→ **Directions**: Present exactly, and only, the lines running from the line that contains "Plastica Panaro Vodotěsný organizér" through the end of the entries below.

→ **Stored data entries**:
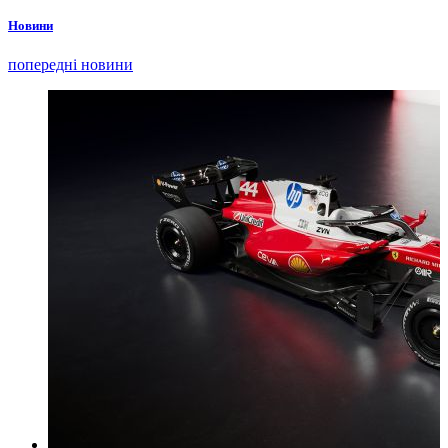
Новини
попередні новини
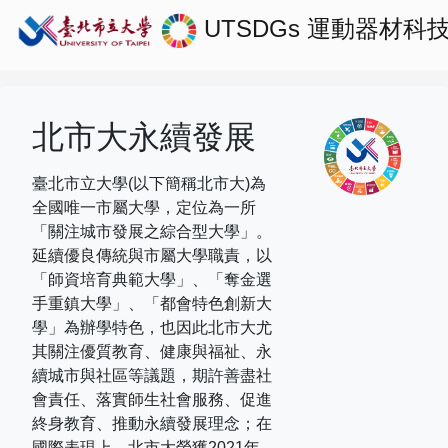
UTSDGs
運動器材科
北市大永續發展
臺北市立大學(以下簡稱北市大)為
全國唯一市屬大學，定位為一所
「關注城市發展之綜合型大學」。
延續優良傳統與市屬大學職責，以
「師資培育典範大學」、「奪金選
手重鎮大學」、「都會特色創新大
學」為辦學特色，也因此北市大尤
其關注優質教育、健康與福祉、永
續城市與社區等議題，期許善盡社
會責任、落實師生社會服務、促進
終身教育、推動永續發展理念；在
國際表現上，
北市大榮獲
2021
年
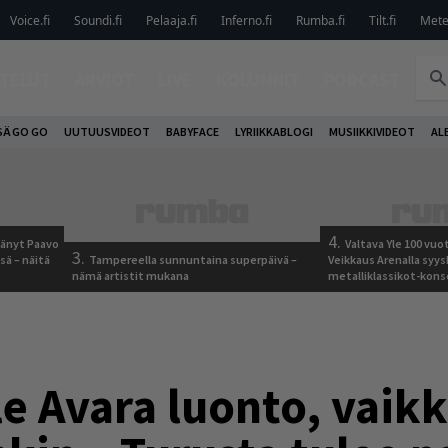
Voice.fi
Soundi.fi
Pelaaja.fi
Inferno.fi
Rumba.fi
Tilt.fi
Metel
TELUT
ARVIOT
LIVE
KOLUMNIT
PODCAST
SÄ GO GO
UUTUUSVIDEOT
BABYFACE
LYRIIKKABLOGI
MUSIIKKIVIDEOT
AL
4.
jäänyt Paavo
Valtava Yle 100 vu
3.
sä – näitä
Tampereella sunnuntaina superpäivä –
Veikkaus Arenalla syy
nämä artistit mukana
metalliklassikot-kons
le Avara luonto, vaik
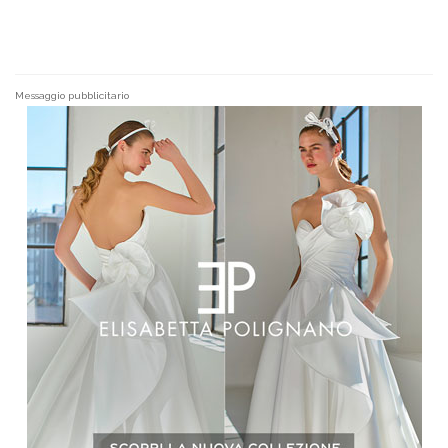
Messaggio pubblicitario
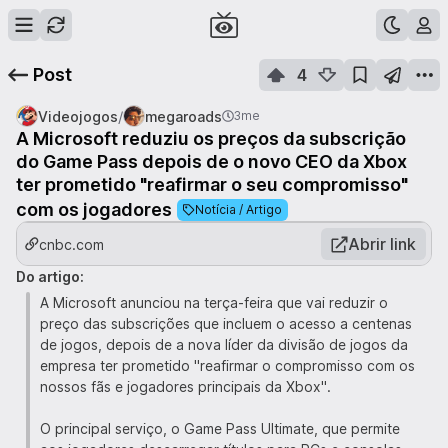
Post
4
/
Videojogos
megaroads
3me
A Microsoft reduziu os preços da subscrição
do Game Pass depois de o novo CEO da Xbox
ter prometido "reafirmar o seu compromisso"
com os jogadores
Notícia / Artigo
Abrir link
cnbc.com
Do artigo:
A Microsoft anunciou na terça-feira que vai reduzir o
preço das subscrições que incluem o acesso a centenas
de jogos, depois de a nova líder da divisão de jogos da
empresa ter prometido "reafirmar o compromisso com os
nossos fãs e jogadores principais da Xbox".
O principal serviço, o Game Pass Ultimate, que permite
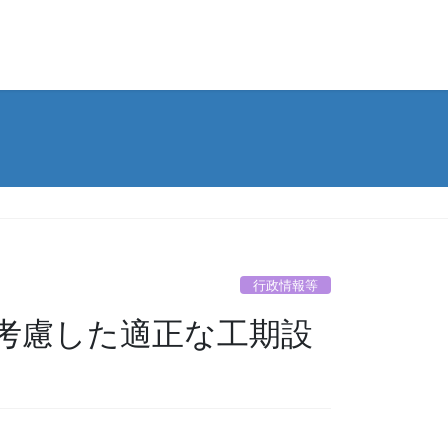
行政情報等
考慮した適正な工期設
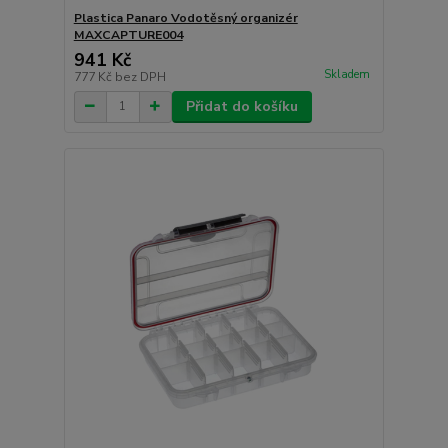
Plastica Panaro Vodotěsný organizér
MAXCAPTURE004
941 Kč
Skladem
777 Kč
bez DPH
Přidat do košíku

→ **Reply to the task**:
Plastica Panaro Vodotěsný organizér
MAXCAPTURE004
941 Kč
Skladem
777 Kč
bez DPH
Přidat do košíku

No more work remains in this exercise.